Task objective.
Leave the pictures out and print every record below exactly as it stands.

Spatial grounding data:
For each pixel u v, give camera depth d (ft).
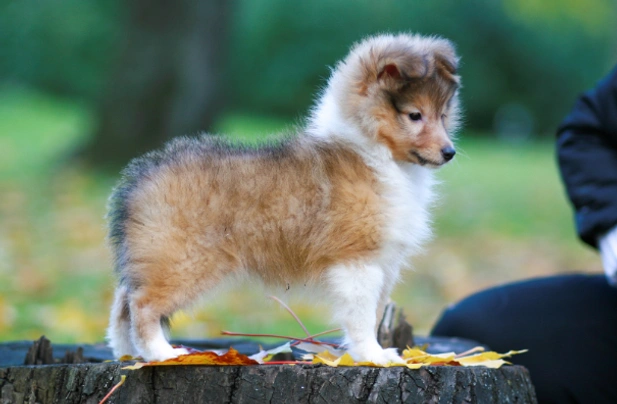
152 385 18.93
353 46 22.71
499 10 141.18
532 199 77.51
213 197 19.35
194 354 18.69
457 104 23.18
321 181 19.89
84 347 25.30
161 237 18.97
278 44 129.18
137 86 69.51
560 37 146.82
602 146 27.50
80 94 127.03
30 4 126.21
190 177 19.42
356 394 18.86
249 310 42.50
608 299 27.58
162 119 69.82
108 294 41.68
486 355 21.59
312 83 128.88
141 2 70.28
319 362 19.70
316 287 20.58
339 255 19.81
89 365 19.66
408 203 20.57
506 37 143.13
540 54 145.48
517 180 88.43
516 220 68.64
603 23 135.33
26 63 126.82
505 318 27.61
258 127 101.30
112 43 126.11
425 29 136.77
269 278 20.34
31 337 35.60
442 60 21.36
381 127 20.68
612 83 27.50
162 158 20.15
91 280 44.11
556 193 81.25
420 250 22.25
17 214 56.44
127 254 19.24
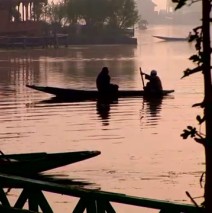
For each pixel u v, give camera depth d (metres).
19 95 89.81
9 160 39.38
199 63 15.86
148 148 50.22
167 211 21.50
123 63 158.12
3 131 58.88
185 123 63.53
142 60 169.50
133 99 83.12
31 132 58.19
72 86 102.00
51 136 56.00
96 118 66.75
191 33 17.06
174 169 42.78
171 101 81.38
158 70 134.62
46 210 24.12
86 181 39.94
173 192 37.19
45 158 40.00
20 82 111.00
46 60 172.50
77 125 62.09
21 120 65.88
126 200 22.05
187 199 35.62
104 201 22.56
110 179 40.34
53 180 40.19
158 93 84.62
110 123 63.31
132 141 53.38
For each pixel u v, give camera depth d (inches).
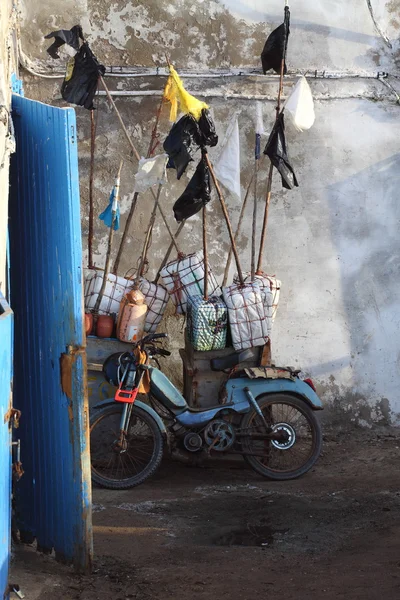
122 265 326.0
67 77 299.0
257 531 227.3
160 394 277.7
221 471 296.2
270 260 331.9
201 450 283.0
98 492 266.4
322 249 334.3
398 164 336.8
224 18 324.5
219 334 288.2
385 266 337.7
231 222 329.4
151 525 231.3
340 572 185.3
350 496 257.6
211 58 326.0
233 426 283.9
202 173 285.7
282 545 214.4
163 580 181.8
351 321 336.5
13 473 184.1
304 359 335.3
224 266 330.3
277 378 287.4
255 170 315.6
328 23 330.6
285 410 330.6
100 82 321.4
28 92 319.6
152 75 322.7
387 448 321.1
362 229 336.2
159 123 324.2
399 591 164.6
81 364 172.6
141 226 326.0
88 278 299.6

Reply.
For each pixel u v, give camera depth d (ft).
152 385 18.93
353 46 22.71
499 10 141.18
532 199 77.51
213 197 19.35
194 354 18.69
457 104 23.18
321 181 19.89
84 347 25.30
161 237 18.97
278 44 129.18
137 86 69.51
560 37 146.82
602 146 27.50
80 94 127.03
30 4 126.21
190 177 19.42
356 394 18.86
249 310 42.50
608 299 27.58
162 119 69.82
108 294 41.68
486 355 21.59
312 83 128.88
141 2 70.28
319 362 19.70
316 287 20.58
339 255 19.81
89 365 19.66
408 203 20.57
506 37 143.13
540 54 145.48
517 180 88.43
516 220 68.64
603 23 135.33
26 63 126.82
505 318 27.61
258 127 101.30
112 43 126.11
425 29 136.77
269 278 20.34
31 337 35.60
442 60 21.36
381 127 20.68
612 83 27.50
162 158 20.15
91 280 44.11
556 193 81.25
420 250 22.25
17 214 56.44
127 254 19.24
For each pixel u v, give camera depth d (metres).
19 95 89.81
9 160 39.38
199 63 15.86
148 148 50.22
167 211 21.50
123 63 158.12
3 131 58.88
185 123 63.53
142 60 169.50
133 99 83.12
31 132 58.19
72 86 102.00
51 136 56.00
96 118 66.75
191 33 17.06
174 169 42.78
171 101 81.38
158 70 134.62
46 210 24.12
86 181 39.94
173 192 37.19
45 158 40.00
20 82 111.00
46 60 172.50
77 125 62.09
21 120 65.88
126 200 22.05
187 199 35.62
104 201 22.56
110 179 40.34
53 180 40.19
158 93 84.62
110 123 63.31
132 141 53.38
For each pixel u v, give camera depth d (inches).
122 265 326.0
67 77 299.0
257 531 227.3
160 394 277.7
221 471 296.2
270 260 331.9
201 450 283.0
98 492 266.4
322 249 334.3
398 164 336.8
224 18 324.5
219 334 288.2
385 266 337.7
231 222 329.4
151 525 231.3
340 572 185.3
350 496 257.6
211 58 326.0
233 426 283.9
202 173 285.7
282 545 214.4
163 580 181.8
351 321 336.5
13 473 184.1
304 359 335.3
224 266 330.3
277 378 287.4
255 170 315.6
328 23 330.6
285 410 330.6
100 82 321.4
28 92 319.6
152 75 322.7
387 448 321.1
362 229 336.2
159 123 324.2
399 591 164.6
81 364 172.6
141 226 326.0
88 278 299.6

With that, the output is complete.